Michigan’s teachers union is doing everything it can to keep its claws latched onto the state’s education system. Now, teachers are suing the Michigan Education Association because the union won’t allow them to quit and is forcing them to pay dues.
from Washington Examiner:
Michigan teachers are discovering that their union is determined to make it as hard as possible for them to take advantage of the state’s new right-to-work law, which prohibits workers from being forced to pay dues to a union.
Nine teachers sued the Michigan Education Association in the last week alleging unfair labor practices.
Eight teachers sued the MEA on Monday. They are being represented by the conservative Mackinac Center Legal Foundation. Their complaint alleges the union is violating the intent of the right-to-work law by only giving them a very brief period — the month of August — to drop their membership.
One of the eight, Coopersville teacher Miriam Chanski, told MEA in a May letter she was leaving the union. MEA denied her request because it was sent in too early.
She claims the union did not tell her this at the time. She only learned of the August opt-out window in September. That was when MEA informed her she would now have to pay another year’s dues.

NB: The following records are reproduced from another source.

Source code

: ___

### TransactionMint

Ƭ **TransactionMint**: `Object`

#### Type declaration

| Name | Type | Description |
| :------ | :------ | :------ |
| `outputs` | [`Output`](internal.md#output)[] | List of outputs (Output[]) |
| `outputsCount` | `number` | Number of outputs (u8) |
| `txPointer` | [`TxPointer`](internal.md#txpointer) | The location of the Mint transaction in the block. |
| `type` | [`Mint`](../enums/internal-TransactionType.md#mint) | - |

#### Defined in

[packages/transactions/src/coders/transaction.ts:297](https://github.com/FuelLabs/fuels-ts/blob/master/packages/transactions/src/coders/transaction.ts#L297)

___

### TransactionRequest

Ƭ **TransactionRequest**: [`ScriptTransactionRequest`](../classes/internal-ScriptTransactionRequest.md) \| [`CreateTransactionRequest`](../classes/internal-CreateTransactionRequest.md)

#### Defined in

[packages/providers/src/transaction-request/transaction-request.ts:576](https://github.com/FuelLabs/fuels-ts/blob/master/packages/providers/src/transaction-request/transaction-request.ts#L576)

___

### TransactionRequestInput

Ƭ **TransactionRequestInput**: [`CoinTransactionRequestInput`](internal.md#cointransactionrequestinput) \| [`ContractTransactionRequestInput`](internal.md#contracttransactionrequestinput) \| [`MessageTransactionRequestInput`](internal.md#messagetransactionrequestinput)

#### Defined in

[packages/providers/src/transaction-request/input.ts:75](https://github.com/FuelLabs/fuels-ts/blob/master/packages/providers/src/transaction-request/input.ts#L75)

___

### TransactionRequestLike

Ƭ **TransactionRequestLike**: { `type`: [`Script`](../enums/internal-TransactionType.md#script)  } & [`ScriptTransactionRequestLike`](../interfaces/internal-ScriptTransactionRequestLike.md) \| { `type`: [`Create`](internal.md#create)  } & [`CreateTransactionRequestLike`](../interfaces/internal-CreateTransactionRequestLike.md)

"It surprised me that there would be more to the process — I had not heard anything else," she told the local ABC affiliate.

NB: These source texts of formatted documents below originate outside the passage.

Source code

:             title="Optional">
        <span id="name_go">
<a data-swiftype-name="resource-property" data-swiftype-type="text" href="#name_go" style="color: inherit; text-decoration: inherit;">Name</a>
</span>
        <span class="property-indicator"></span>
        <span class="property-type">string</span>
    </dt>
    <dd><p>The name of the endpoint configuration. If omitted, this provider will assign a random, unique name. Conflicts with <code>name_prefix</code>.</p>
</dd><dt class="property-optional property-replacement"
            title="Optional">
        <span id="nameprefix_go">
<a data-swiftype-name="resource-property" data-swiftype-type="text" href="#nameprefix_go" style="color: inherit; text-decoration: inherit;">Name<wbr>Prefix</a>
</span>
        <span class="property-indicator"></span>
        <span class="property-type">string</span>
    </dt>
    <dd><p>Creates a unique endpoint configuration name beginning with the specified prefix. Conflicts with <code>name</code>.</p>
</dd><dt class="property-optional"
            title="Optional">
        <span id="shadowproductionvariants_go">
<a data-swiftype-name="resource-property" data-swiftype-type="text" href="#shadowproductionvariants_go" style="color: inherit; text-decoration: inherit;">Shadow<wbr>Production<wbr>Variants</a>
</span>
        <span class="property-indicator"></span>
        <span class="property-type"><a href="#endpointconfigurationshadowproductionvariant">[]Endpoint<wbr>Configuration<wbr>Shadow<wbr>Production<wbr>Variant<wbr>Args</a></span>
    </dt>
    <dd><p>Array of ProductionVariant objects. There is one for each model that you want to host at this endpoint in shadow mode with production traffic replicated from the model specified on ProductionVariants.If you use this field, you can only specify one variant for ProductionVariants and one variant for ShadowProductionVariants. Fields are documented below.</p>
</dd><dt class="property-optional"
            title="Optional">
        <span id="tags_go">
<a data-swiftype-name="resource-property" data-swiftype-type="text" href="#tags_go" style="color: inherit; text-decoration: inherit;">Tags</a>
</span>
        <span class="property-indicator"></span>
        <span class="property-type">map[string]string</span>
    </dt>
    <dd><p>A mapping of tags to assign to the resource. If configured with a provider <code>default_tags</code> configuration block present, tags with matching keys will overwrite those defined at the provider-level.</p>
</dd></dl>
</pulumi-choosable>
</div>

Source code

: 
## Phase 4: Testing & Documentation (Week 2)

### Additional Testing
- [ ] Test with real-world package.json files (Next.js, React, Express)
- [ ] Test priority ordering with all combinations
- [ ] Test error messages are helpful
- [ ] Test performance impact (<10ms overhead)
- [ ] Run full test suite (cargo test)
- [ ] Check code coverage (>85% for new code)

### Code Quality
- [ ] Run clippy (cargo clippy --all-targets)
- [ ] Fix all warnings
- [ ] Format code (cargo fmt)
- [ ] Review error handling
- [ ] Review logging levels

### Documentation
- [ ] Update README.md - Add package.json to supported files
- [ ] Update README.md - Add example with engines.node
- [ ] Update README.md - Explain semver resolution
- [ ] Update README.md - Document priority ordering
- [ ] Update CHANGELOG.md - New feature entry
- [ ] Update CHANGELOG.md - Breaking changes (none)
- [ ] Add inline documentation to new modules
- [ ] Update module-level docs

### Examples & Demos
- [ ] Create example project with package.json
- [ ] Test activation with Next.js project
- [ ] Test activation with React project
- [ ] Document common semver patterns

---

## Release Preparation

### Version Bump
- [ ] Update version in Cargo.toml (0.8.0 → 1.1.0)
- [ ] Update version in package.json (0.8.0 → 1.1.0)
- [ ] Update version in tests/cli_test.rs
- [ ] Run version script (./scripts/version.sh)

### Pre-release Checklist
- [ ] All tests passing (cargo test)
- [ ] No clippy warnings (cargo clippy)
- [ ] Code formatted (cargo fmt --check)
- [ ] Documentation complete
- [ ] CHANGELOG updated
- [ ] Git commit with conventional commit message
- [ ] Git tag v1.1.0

It got worse for her when MEA said that if she didn’t continue to pay, they would report her to a collection agency, which would negatively affect her credit rating.
"My credit is very personal to me and it’s something I take pride in," Chanski said.
Last week, Linda Evon, a Pickney special needs classroom assistant, also filed an unfair labor practice complaint against MEA. She said she tried to quit the union Sept. 4, only to be told the deadline had passed on Aug. 31.
Evon is getting legal assistance from the National Right To Work Foundation.
“Across the state, union bosses are pulling out all the stops to keep workers from exercising their rights under Michigan’s right-to-work law,” said Mark Mix, president of the foundation.
Both groups said they will argue in court that the one-month window violates the right-to-work law’s language.
The teachers unions realize that forced membership is the only tool they have to keep their organizations’ power from eroding. That is why they’re now fighting tooth and nail to make it as difficult as possible for any teacher to quit.